Just before the Chandra launch, Sky & Telescope magazine published my prediction that Chandra would start a revolution in astronomy. How did that work out? Pretty good. Here's my short list of big time discoveries:

From the dark side:
*Dark Energy has to be a big force in the Universe, otherwise galaxy clusters, which glow brightly in X-rays from the hot gas that fills the spaces between the galaxies, would be far more plentiful than Chandra observes.
* Dark Matter is real and unconnected with the 'normal matter' (such as we are made of), or Chandra would not have found the hot gas knocked off-center in a collision of two clusters (the "Bullet Cluster").
* Dark Baryons (= normal matter we can't see) is hiding as a tenuous hot gas that is seen only because it absorbs light at one specific wavelength that Chandra is sensitive to. [Right now, this discovery badly needs confirmation.]

Black Hole Surprises:
* We thought that most all galaxies had a black hole at their centers, but Chandra showed that some greedy galaxies have a pair of supermassive black holes near their centers.
* Quasar black holes have one million mile per hour winds coming from really close in.
* What stops the hot gas in clusters of galaxies cooling and falling in to the center?

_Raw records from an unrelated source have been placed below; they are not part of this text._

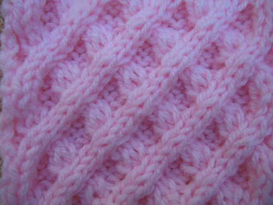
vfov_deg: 41.8
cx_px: 136
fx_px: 268
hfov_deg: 54.0
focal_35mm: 34
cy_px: 102
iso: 100
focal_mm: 6.2
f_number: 7.2
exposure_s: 1/250
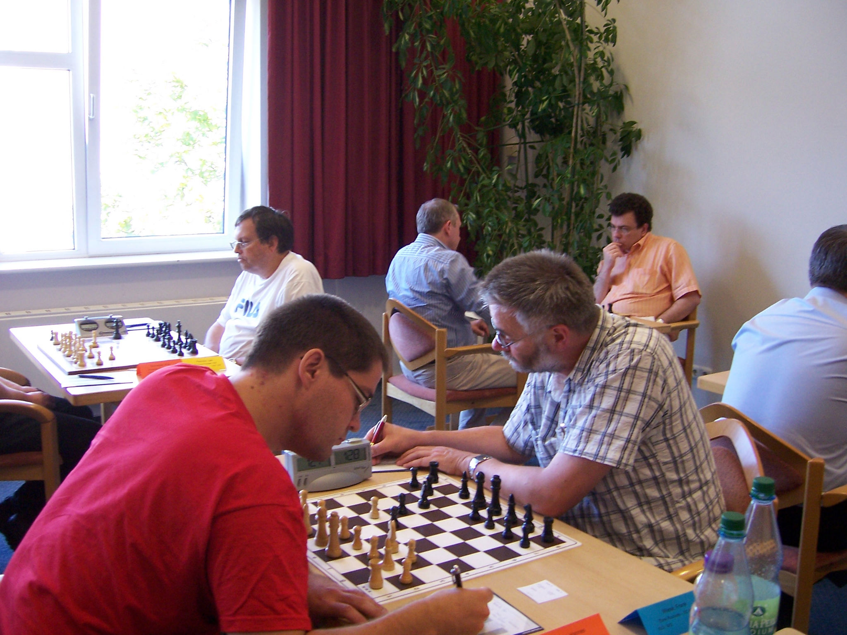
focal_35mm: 36
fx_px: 881
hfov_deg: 51.4
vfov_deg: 39.7
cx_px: 424
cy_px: 318
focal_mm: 6
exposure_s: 1/45
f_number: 3
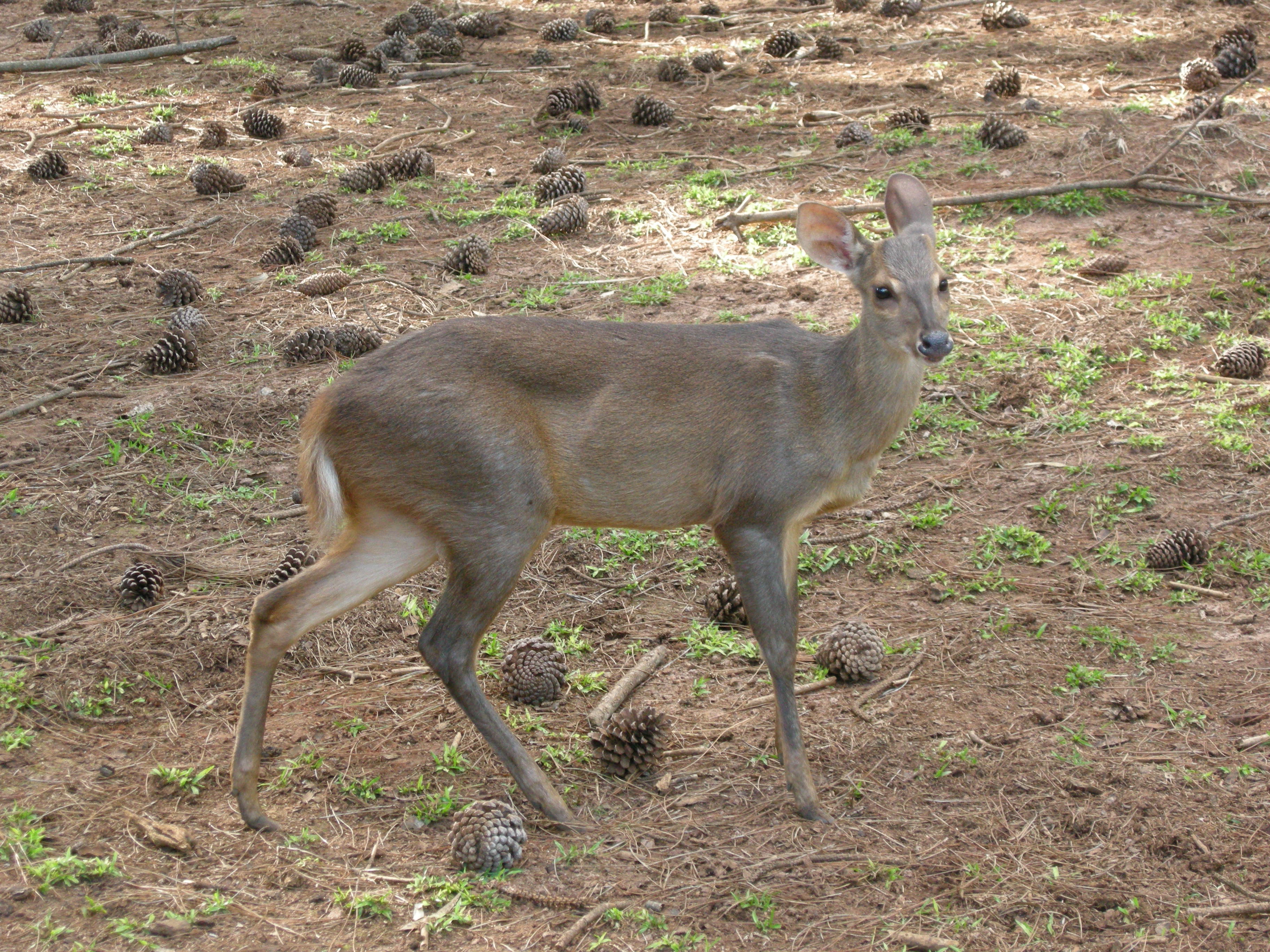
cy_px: 476
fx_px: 4293
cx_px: 635
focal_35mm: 117
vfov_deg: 12.7
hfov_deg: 16.8
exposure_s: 1/50
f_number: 5.1
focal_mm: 24.5
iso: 232
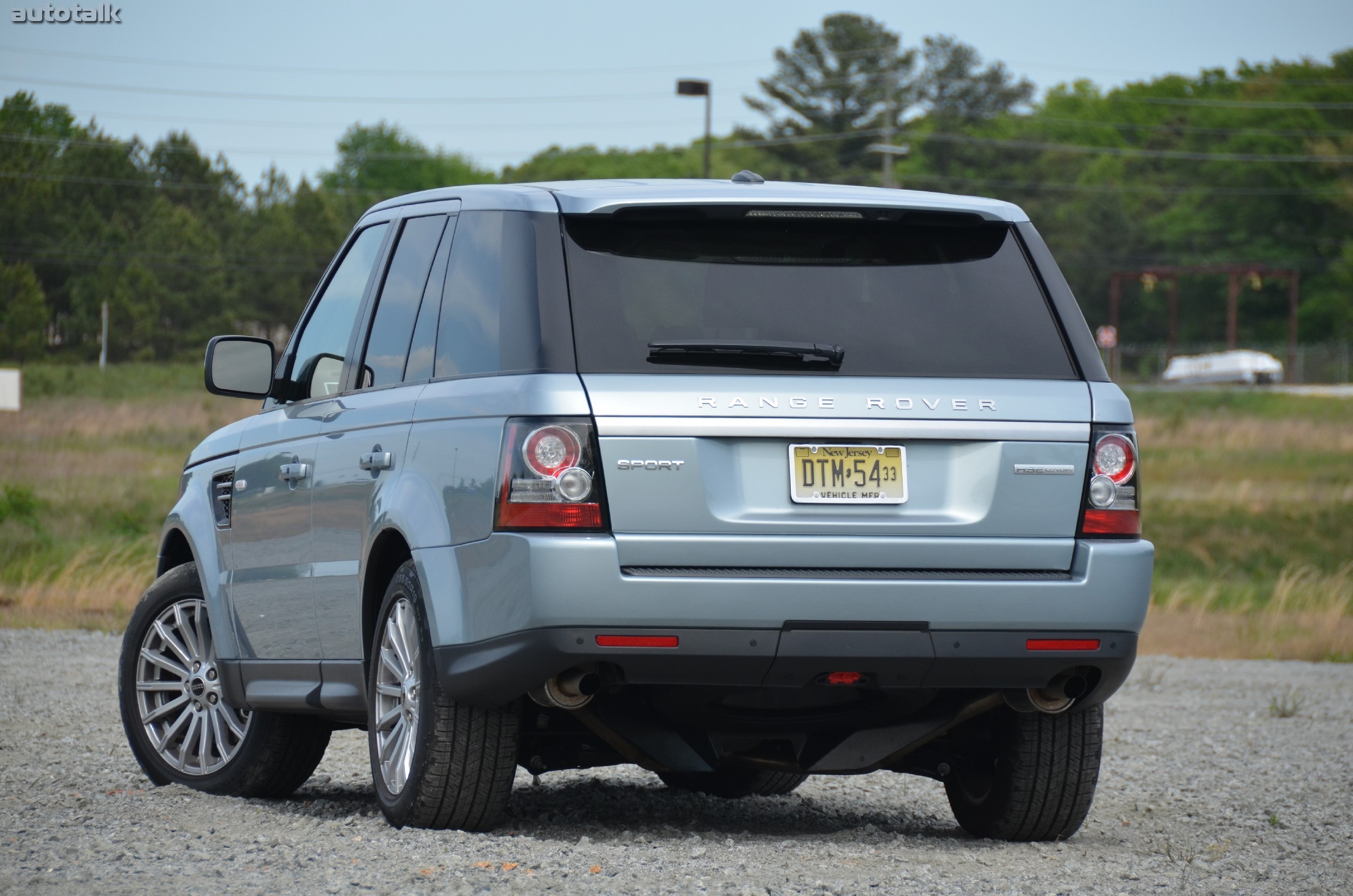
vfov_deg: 6.1
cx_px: 676
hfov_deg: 9.2
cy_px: 448
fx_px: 8439
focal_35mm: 225
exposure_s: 1/1250
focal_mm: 150
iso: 400
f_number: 5.6
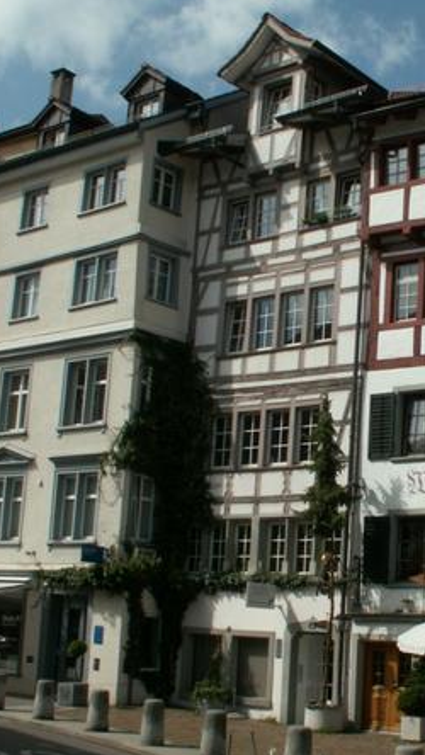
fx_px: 1101
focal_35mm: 55
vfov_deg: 37.8
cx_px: 400
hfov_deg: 21.3
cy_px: 381
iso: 50
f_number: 8
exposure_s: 1/250
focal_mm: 5.86
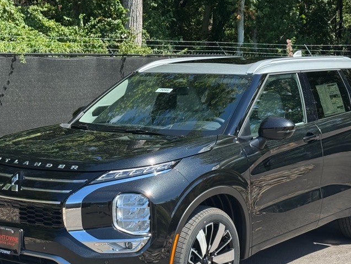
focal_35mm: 77
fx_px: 781
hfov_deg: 25.3
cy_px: 169
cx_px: 159
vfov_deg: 19.1
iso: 64
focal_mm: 6.76
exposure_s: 1/1597
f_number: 1.78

Jets of high-energy plasma being shot out from really near the black hole at the center of the central galaxy in the cluster, heating the X-ray hot gas and pushing it out of the way.
* Our Milky Way has a central black hole, and it has burps of X-rays coming from it almost daily; it has also gathered around it several smaller black holes, which we see because they are in binary star systems, in a region smaller than the distance from us to the nearest star.

This short sample of discoveries is all things that it took Chandra to see. Without the fine detail of Chandra's pictures, all this becomes invisible.

Let's hope we don't lose our X-ray sight for a long time yet.